The organizations that receive help through the programs use the money for a wide variety of initiatives, such as the purchase and upgrade of health information technology, chronic disease management, workforce development, school fitness and dental programs, mental and behavioral health and maternal and child health,
[See also: Studies: Health IT has big impact on rural and minority communities.]
Administered by the Federal Office of Rural Health Policy at HRSA, the funding supports four grant programs: Delta State Rural Development Network, Rural Health Care Services Outreach, Rural Health Network Development, and Rural Health Workforce Development. HRSA's Office of Rural Health Policy provides these programs to increase access to care for residents of rural and frontier communities.
[See also: USDA awards 44 rural healthcare organizations with telemedicine grants.]
The GHPC's Community Health Systems Development (CHSD) team, a staff 14 healthcare experts, will manage the project. CHSD has been providing capacity building and training to HRSA grantees since 2002. The current contracts include 206 communities across the United States. The CHSD team has worked with more than 800 communities, in all 50 states, Puerto Rico and in regions as far as the Marshall Islands.
The CHSD program focuses on helping communities build local capacity to increase access to care and improve the health status of their residents. Once community-based organizations are awarded grant funding through HRSA, the CHSD team provides one-on-one training and resource support for the duration of their three-year grant cycle.

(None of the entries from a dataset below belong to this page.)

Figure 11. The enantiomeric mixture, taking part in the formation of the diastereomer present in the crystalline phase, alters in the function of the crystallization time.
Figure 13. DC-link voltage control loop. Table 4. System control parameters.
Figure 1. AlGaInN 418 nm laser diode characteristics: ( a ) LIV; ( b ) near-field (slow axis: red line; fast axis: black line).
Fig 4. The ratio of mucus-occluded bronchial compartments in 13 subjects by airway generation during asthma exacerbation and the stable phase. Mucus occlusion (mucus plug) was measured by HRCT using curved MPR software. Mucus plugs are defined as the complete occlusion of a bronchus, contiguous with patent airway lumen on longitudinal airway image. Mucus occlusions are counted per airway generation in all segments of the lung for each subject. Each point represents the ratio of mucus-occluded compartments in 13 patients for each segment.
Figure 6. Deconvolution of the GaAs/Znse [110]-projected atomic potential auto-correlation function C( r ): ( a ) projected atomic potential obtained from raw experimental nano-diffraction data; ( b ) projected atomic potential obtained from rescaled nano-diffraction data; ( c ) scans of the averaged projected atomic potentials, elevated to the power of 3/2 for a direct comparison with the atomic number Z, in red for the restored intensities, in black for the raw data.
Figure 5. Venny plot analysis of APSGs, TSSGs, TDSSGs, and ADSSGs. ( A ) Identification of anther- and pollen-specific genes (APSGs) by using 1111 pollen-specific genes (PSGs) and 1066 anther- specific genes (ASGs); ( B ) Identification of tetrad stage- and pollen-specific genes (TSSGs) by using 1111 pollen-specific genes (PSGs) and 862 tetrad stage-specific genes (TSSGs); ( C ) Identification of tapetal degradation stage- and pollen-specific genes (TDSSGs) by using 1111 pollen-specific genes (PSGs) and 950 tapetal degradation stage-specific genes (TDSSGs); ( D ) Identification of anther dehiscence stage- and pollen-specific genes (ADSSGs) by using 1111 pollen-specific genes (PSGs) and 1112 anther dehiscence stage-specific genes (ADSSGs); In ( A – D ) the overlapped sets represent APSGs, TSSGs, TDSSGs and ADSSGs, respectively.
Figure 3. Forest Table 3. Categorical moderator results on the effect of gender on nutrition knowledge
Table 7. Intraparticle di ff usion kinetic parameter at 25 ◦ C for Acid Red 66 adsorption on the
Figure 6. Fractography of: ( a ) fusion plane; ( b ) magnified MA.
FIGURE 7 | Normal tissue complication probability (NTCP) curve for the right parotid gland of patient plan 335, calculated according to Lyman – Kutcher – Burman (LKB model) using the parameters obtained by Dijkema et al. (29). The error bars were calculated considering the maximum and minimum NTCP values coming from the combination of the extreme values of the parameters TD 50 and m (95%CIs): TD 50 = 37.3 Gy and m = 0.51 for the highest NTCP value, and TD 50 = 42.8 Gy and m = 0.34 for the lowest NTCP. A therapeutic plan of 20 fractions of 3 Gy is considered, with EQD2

Concentrating on organizational sustainability and strategic planning, the program offers a variety of innovative techniques including individual site visits, webinars, peer-to-peer learning, workshops, an interactive online database, and more.
"The grant programs are mechanisms for improving care and expanding services in rural and underserved areas, including frontier and tribal communities,” says Beverly Tyler, senior research associate with the Georgia Health Policy Center and leader of the CHSD team.
"This work is very important to the Georgia Health Policy Center because it keeps us connected to communities," says Karen Minyard, executive director of the GHPC. "By working with people who are trying to find health access solutions locally, our work at the state and the national level is more relevant."